Commodity Futures Trading Commission (CFTC) Chairman Rustin Benham today said publicly that 70-80% of cryptocurrencies are not securities, offering a very bullish sign for crypto traders. Benham also said that the Illinois court confirmed that BTC and ETH are classified as digital commodities.

The CFTC has been increasingly involved in the regulation of cryptocurrencies in the United States. The CFTC has taken the position that cryptocurrencies like Bitcoin and Ethereum are commodities, and therefore fall under its jurisdiction. This has led to increased scrutiny of cryptocurrency exchanges and other market participants.

The CFTC has been working to establish a regulatory framework for cryptocurrencies, with the goal of protecting investors and ensuring market integrity. In 2023, the CFTC released a comprehensive set of guidelines for cryptocurrency derivatives, including futures and options. These guidelines provide clarity on issues such as margin requirements, position limits, and reporting obligations.

In addition to its regulatory efforts, the CFTC has also been active in enforcement actions against cryptocurrency-related fraud and manipulation. In 2023, the CFTC brought charges against several individuals and companies for engaging in fraudulent activities in the cryptocurrency market.
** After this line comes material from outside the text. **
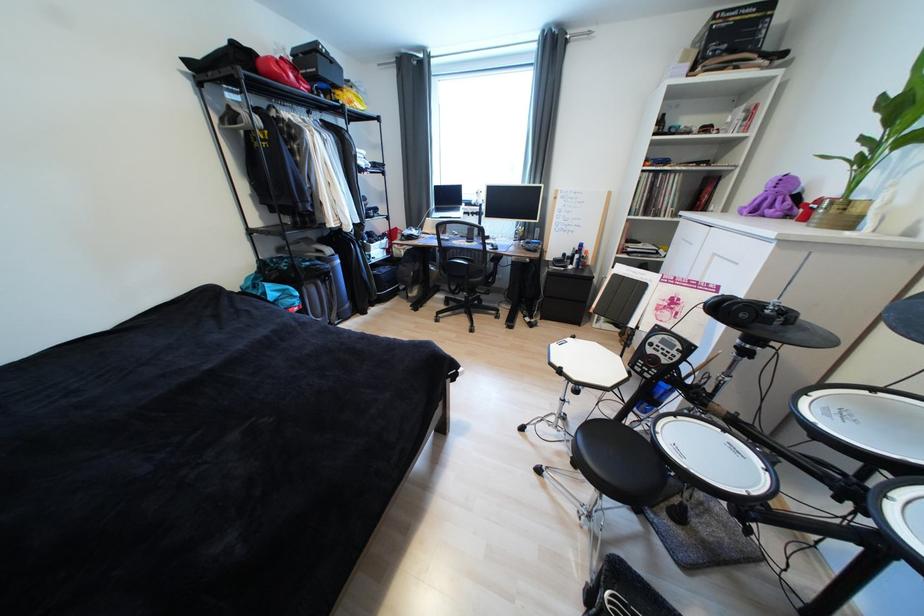
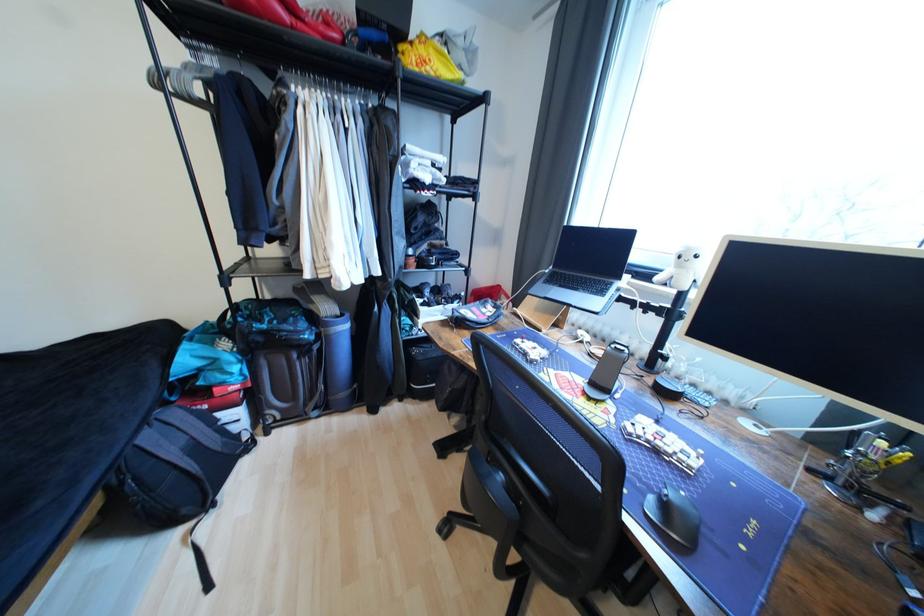
In the second image, find the point that corresponds to the point at 480,204 in the first image.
The CFTC’s involvement in cryptocurrency regulation has been welcomed by some in the industry, who see it as a step towards greater legitimacy and mainstream adoption. However, others have criticized the CFTC’s approach, arguing that it could stifle innovation and impose unnecessary burdens on market participants.

Despite these criticisms, the CFTC’s role in cryptocurrency regulation is likely to continue to grow in the coming years. As the cryptocurrency market matures and becomes more integrated with traditional financial markets, the need for regulatory oversight will only increase.